SOURCE PASSAGE >>
Sturgeon River is a river in the Hudson Bay drainage basin in the central part of the Canadian province of Saskatchewan. It flows from its source in the Waskesiu Hills in Prince Albert National Park to the North Saskatchewan River, just west of the city of Prince Albert.

Course 
The Sturgeon River begins at a small lake named Antoine Lake in the Nimrod Hills range of the Waskesiu Hills in Prince Albert National Park. From the lake, the river heads west through muskeg, boreal forests, and glacier carved valleys to the western boundary of Prince Albert National Park, at which point it turns south following a glacial spillway that was formed at the end of the ice age. Sturgeon River continues south through the spillway forming the western boundary of the park and the eastern boundaries of the rural municipalities of Big River No. 555 and Canwood No. 494. The river carries on south through the RM of Shellbrook No. 493, Sturgeon Lake and Sturgeon Lake First Nation, and RM of Buckland No. 491 en route to the North Saskatchewan River. The river's mouth is west of Prince Albert at Peter Pond Point.

WHAT IS ASKED >>
1) Condense the paragraph of the Sturgeon River passage that begins "The Sturgeon River begins at a small lake" into a short list of points, keeping its main facts.
2) Name every rural municipality mentioned in the Sturgeon River passage.

(Stored data)

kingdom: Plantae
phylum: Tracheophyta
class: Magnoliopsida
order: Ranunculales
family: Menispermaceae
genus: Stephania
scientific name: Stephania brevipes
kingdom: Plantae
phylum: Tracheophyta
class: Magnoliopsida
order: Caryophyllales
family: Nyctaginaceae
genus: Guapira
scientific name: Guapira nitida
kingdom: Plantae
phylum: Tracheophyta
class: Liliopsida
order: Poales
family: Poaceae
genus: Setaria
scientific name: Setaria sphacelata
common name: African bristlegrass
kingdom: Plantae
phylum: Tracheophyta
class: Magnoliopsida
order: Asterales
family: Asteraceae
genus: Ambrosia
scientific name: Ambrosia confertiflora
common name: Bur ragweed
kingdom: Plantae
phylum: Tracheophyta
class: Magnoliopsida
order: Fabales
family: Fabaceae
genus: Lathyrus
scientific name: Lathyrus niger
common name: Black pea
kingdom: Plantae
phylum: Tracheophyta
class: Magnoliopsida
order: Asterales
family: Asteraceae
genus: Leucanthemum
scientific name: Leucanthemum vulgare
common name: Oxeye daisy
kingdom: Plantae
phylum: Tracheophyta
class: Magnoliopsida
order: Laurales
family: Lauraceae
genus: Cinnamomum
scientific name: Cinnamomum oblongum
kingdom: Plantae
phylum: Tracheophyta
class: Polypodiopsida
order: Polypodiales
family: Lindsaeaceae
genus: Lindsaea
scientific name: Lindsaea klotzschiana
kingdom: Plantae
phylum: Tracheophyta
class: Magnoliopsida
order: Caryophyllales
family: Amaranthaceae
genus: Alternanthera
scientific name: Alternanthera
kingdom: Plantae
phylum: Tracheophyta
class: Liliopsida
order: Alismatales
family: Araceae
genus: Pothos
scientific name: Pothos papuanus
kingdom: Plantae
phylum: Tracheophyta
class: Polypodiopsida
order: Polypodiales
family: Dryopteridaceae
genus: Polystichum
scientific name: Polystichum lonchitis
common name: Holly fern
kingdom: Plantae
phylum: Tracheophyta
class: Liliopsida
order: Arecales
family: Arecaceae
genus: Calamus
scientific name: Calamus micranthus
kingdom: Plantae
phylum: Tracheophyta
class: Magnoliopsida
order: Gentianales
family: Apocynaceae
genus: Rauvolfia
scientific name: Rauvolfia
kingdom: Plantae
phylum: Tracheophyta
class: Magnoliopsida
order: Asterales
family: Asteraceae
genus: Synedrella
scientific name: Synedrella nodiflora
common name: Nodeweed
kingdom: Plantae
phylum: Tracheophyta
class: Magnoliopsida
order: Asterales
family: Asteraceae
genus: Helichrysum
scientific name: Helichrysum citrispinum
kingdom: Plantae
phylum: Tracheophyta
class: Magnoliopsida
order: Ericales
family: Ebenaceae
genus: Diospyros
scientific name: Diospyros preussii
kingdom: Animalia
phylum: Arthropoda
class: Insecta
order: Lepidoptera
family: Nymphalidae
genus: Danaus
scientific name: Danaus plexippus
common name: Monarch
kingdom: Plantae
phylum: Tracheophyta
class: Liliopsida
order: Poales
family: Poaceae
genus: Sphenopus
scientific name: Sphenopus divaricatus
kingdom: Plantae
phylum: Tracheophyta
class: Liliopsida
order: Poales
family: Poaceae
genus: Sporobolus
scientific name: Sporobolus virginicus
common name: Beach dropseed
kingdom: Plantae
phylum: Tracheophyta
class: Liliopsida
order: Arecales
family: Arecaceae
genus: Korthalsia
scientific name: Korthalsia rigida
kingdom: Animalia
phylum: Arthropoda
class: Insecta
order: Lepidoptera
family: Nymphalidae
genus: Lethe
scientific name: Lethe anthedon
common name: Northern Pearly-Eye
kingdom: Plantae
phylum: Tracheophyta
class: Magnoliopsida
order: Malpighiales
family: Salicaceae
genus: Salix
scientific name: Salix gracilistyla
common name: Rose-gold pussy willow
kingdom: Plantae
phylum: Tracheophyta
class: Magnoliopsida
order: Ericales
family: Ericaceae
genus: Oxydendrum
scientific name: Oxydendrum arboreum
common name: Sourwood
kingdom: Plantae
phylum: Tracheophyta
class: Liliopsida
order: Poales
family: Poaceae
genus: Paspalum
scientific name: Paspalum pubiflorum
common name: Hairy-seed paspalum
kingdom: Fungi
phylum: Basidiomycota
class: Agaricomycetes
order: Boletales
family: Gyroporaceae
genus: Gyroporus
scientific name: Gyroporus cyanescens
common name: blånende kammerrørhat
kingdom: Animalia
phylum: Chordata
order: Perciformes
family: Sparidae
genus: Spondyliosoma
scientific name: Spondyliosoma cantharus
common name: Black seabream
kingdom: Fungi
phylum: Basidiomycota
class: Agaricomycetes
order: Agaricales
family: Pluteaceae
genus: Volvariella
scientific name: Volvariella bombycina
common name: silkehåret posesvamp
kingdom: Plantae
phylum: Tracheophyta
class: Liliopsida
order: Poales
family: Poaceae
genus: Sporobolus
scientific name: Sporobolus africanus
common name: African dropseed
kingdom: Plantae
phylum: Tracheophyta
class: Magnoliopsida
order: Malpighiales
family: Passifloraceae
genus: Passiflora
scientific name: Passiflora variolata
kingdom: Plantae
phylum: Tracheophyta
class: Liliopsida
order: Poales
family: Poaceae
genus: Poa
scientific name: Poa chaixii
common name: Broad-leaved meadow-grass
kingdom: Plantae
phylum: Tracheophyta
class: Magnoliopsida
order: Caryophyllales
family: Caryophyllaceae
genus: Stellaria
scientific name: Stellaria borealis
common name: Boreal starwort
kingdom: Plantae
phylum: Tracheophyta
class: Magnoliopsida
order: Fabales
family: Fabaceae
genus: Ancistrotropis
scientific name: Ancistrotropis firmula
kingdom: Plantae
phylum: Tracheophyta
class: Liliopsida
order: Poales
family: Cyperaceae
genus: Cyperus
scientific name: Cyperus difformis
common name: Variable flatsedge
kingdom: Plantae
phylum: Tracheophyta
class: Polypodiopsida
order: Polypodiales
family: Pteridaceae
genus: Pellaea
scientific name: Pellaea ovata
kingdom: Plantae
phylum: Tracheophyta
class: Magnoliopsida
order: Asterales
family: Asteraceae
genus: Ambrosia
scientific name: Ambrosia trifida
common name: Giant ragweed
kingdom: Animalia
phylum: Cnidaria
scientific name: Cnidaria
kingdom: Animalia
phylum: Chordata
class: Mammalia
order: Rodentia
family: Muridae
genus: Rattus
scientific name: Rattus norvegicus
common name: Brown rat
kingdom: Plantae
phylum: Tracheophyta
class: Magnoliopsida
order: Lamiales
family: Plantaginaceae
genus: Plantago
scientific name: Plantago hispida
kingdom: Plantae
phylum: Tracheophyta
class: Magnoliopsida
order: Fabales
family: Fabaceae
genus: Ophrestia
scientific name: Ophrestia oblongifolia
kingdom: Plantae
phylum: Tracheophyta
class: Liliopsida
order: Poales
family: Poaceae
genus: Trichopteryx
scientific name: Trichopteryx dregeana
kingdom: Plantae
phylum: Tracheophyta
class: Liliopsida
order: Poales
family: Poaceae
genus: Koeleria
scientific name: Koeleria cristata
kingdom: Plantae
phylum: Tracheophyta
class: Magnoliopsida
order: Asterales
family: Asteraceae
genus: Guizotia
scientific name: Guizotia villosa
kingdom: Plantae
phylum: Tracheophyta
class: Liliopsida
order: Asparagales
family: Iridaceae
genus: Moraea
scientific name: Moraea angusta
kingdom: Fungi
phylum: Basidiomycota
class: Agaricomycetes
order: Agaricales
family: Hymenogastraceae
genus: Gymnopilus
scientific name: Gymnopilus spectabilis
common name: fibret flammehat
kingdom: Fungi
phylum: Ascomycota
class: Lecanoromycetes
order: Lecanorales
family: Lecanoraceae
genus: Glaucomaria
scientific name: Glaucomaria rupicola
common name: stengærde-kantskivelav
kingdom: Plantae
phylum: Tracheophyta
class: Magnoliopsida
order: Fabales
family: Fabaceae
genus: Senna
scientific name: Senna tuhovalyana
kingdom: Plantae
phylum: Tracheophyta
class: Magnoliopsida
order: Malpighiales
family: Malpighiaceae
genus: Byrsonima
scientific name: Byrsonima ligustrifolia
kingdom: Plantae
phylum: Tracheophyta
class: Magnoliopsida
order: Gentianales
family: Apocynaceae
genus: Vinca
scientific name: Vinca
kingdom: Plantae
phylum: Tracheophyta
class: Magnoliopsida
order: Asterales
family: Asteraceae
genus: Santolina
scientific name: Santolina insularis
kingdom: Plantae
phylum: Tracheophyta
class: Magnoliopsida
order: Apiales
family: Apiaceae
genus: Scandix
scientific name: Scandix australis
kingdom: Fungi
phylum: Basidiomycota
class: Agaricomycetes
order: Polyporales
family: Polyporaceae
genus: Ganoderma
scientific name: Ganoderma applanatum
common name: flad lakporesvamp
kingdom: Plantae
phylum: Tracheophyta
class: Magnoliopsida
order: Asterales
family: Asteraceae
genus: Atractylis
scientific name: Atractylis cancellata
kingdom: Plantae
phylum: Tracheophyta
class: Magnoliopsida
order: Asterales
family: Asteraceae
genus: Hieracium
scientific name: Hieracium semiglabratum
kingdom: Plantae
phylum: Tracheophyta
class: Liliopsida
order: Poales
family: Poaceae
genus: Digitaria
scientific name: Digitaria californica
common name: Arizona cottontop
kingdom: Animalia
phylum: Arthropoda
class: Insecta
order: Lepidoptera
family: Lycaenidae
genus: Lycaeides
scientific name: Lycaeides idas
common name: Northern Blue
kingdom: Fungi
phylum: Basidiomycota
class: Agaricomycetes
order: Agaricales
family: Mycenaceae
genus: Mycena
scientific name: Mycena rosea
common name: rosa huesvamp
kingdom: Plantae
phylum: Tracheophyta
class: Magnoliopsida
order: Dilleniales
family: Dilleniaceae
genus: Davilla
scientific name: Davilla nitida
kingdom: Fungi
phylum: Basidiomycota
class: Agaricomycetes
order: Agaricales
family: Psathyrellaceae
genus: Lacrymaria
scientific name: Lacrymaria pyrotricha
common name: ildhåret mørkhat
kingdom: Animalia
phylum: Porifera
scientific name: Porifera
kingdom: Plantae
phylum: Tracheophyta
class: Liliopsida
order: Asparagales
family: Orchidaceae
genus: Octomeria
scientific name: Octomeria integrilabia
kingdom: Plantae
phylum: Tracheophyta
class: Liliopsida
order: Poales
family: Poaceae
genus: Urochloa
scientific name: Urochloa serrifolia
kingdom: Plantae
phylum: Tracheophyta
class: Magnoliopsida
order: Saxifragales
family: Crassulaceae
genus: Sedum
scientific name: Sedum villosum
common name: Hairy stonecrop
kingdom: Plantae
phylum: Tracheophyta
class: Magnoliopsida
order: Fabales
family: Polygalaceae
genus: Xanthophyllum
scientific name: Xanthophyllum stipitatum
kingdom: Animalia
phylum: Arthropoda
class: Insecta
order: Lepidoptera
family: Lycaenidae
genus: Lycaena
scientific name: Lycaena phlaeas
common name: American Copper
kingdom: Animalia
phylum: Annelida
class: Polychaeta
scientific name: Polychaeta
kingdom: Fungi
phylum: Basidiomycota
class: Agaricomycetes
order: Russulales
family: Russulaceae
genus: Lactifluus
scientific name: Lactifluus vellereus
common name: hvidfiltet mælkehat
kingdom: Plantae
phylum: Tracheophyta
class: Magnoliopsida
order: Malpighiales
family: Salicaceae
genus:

RESPONSES IN ORDER >>
1)
- Source: Antoine Lake, in the Nimrod Hills range of the Waskesiu Hills, Prince Albert National Park.
- Flows west through muskeg, boreal forests and glacier-carved valleys to the park's western boundary.
- Turns south along a glacial spillway formed at the end of the ice age, forming the park's western boundary and the eastern boundaries of the RMs of Big River No. 555 and Canwood No. 494.
- Continues south through the RM of Shellbrook No. 493, Sturgeon Lake and Sturgeon Lake First Nation, and the RM of Buckland No. 491.
- Mouth: Peter Pond Point on the North Saskatchewan River, west of Prince Albert.

2)
- Big River No. 555
- Canwood No. 494
- Shellbrook No. 493
- Buckland No. 491